O mercado brasileiro de foie gras é pequeno. Segundo dados do Comitê Interprofissional de Aves Aquáticas para Foie Gras (Cifog), o Brasil representa um mercado anual de aproximadamente €1 milhão, concentrado em restaurantes de alto padrão e importadores de grandes cidades. A dimensão reduzida contrasta com a reação que a proibição provocou na Europa.

Importadores e restaurantes terão seis meses para se adequar à nova legislação. Durante esse período, é permitido escoar estoques existentes, mas a comercialização de novo produto será vedada.


Veto ao foie gras volta a gerar impasse entre Brasil e França

Método de fabricação do foie gras envolve alimentação forçada de aves e gera polêmica (Foto: reprodução/Instagram/@canalprofusao)


Tensão com a França

A decisão repercutiu imediatamente na França. Antes mesmo da sanção presidencial, o Cifog pediu intervenção diplomática da União Europeia para tentar barrar a medida. Em maio, a organização classificou a proibição como a “primeira violação” do acordo Mercosul-UE, argumentando que foie gras integra a lista de indicações geográficas protegidas reconhecidas pelo tratado.
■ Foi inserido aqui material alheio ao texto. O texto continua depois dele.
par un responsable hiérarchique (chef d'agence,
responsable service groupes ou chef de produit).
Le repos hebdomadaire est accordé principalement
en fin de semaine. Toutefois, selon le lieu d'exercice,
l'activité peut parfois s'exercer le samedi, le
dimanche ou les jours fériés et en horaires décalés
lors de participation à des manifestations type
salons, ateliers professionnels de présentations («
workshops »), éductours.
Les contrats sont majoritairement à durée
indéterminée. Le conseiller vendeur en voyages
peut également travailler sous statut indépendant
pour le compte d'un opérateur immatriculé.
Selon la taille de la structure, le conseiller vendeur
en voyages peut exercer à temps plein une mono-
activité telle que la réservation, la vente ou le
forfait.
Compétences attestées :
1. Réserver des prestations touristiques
Produtores franceses temem que a medida brasileira abra precedente para restrições a outros produtos agrícolas europeus. O setor sustenta que a proibição contradiz o próprio espírito dos acordos comerciais que ambos os blocos assinaram.
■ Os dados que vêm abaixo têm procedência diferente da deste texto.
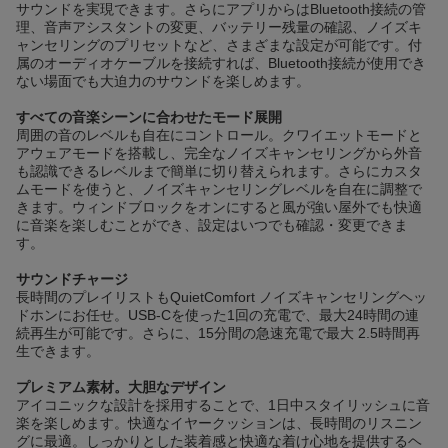
サウンドを実現できます。さらにアプリからはBluetooth接続の管
理、音声アシスタントの変更、バッテリー残量の確認、ノイズキ
ャンセリングのプリセットなど、さまざまな設定が可能です。付
属のオーディオケーブルを接続すれば、Bluetooth接続が使用でき
ない場面でも大迫力のサウンドを楽しめます。
すべての音楽シーンに合わせたモード展開
周囲の音のレベルも自在にコントロール。クワイエットモードと
アウェアモードを搭載し、完全なノイズキャンセリングから外音
も認識できるレベルまで簡単に切り替えられます。さらにカスタ
ムモードを使うと、ノイズキャンセリングレベルを自在に調整で
きます。ウィンドブロックをオンにすると風が強い屋外でも快適
に音楽を楽しむことができ、設定はいつでも確認・変更できま
す。
サウンドチャージ
長時間のプレイリストもQuietComfort ノイズキャンセリングヘッ
ドホンにお任せ。USB-Cを使った1回の充電で、最大24時間の連
続再生が可能です。さらに、15分間の急速充電で最大 2.5時間再
生できます。
プレミアム素材。大胆なデザイン
アイコニックな設計を採用することで、1日中スタイリッシュに音
楽を楽しめます。快適なイヤークッションは、長時間のリスニン
グに最適。しっかりとした装着感と快適な着け心地を提供するヘ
A controvérsia toca em um tema caro aos agricultores europeus: as cláusulas-espelho. Essas disposições exigem que produtos importados respeitem padrões ambientais, sanitários ou de bem-estar animal similares aos da União Europeia. A situação coloca produtores franceses diante de uma contradição explícita.

Bruno Capuzzi, especialista em comércio internacional do Insper Agro Global, observou essa incoerência: “Seria um contrassenso, porque os agricultores franceses pedem para a União Europeia aplicar as famosas cláusulas-espelho. Se a lei brasileira passar como está, estará fazendo exatamente isso”.

Capuzzi destacou também uma distinção importante para entender a legislação brasileira: “Se houvesse uma forma de engordar a ave sem alimentação forçada, o foie gras por si só não seria proibido. É uma distinção importante”.

Isso significa que a proibição se dirige ao método de produção, não ao produto em si. Se fosse desenvolvida uma técnica alternativa, a lei não teria razão de proibir o foie gras.

Posição internacional

Brasil passa a integrar um grupo restrito de países que proíbem simultaneamente a produção e a venda de foie gras. O país é o segundo a adotar essa abordagem. A medida é mais rigorosa que a adotada em diversos países europeus, onde a alimentação forçada é restringida ou proibida, mas a comercialização continua autorizada.

Para defensores da lei, o país dá um passo importante na proteção do bem-estar animal. Para produtores franceses, a decisão representa o primeiro teste concreto do funcionamento das relações comerciais entre Mercosul e União Europeia.